● **To do**
Copy every line of text from the records below word for word, leaving out the pictures.
Records for this task section start
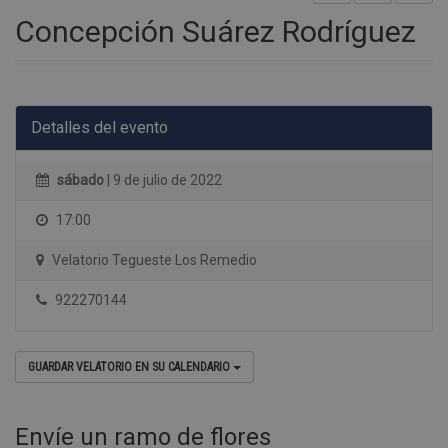
Concepción Suárez Rodríguez
Detalles del evento
sábado
| 9 de julio de 2022
17:00
Velatorio Tegueste Los Remedio
922270144
GUARDAR VELATORIO EN SU CALENDARIO
Envíe un ramo de flores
Records for this task section end
● **Problem solution**
Concepción Suárez Rodríguez
Detalles del evento
sábado
| 9 de julio de 2022
17:00
Velatorio Tegueste Los Remedio
922270144
GUARDAR VELATORIO EN SU CALENDARIO
Envíe un ramo de flores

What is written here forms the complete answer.